There are a lot of hosts that have millions of pages. To name a few: Amazon, Wordpress, Ebay, all kinds of forums, banks even. For instance, www.postbank.de has over a million pages and they were not re-crawled nearly that often.

logifail · on July 5, 2018

OT but why does postbank.de have over a million pages? Is there much|anything worth crawling there?

zabjh · on July 5, 2018

We never checked the details there. You can use https://web.archive.org/details/www.postbank.de and https://web.archive.org/web/*/postbank.de/* if you want to go exploring.

I assume a lot will be incorrect links and automatically generated pages as is often the case.

101km · on July 5, 2018

Your link also says:

> It must be noted that around 75% of websites today are not active, but parked domains or similar.

So actually more like 0.5B websites. Feels quite tiny. Seems most activity online really is behind walled gardens like FB.

Jacq5 · on July 5, 2018

You can check abstract statistics here: http://www.businessinsider.com/sandvine-bandwidth-data-shows...

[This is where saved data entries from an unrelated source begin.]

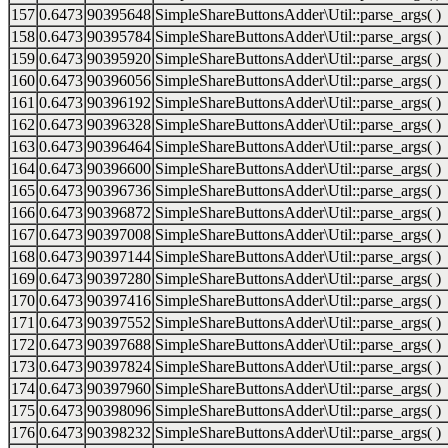
157
0.6473
90395648
SimpleShareButtonsAdder\Util::parse_args( )
158
0.6473
90395784
SimpleShareButtonsAdder\Util::parse_args( )
159
0.6473
90395920
SimpleShareButtonsAdder\Util::parse_args( )
160
0.6473
90396056
SimpleShareButtonsAdder\Util::parse_args( )
161
0.6473
90396192
SimpleShareButtonsAdder\Util::parse_args( )
162
0.6473
90396328
SimpleShareButtonsAdder\Util::parse_args( )
163
0.6473
90396464
SimpleShareButtonsAdder\Util::parse_args( )
164
0.6473
90396600
SimpleShareButtonsAdder\Util::parse_args( )
165
0.6473
90396736
SimpleShareButtonsAdder\Util::parse_args( )
166
0.6473
90396872
SimpleShareButtonsAdder\Util::parse_args( )
167
0.6473
90397008
SimpleShareButtonsAdder\Util::parse_args( )
168
0.6473
90397144
SimpleShareButtonsAdder\Util::parse_args( )
169
0.6473
90397280
SimpleShareButtonsAdder\Util::parse_args( )
170
0.6473
90397416
SimpleShareButtonsAdder\Util::parse_args( )
171
0.6473
90397552
SimpleShareButtonsAdder\Util::parse_args( )
172
0.6473
90397688
SimpleShareButtonsAdder\Util::parse_args( )
173
0.6473
90397824
SimpleShareButtonsAdder\Util::parse_args( )
174
0.6473
90397960
SimpleShareButtonsAdder\Util::parse_args( )
175
0.6473
90398096
SimpleShareButtonsAdder\Util::parse_args( )
176
0.6473
90398232
SimpleShareButtonsAdder\Util::parse_args( )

So the majority bandwidth will be videos. But as for unique users - social media and Google does make up the majority.

zipppy · on July 9, 2018

I get what you're saying about it feeling quite tiny; however, look at it this way: that's like one active website for every 15 people on the planet!

dstick · on July 5, 2018

D'oh you're right, should've caught that :-)

mgliwka · on July 5, 2018

Crawling may be cheap, but you also want to save that data and make it queryable without waiting minutes for the response to a query. That makes it way more expensive.

anc84 · on July 6, 2018

> dozen of huge blogs vs tens of thousands of onepagers

Try crawling ONE wordpress blog with less than 10 posts and you will be surprised just how many pages there are due to pagination on different filters and sorting options, feeds, media pages, etc.

arendtio · on July 5, 2018

> So for a mere $41.760 you too can bootstrap your own Google! ;-)

I think the cost of fetching and parsing the data is much less than the cost of building an index and an engine to execute queries against that massive index.

q-base · on July 5, 2018

Haha I love the math and making it concrete :)

new_guy · on July 5, 2018

Yeah, the guy ripped himself off. You can crawl it yourself for next to nothing from home. I think everyone's written their own crawler at some point, it's literally web 101.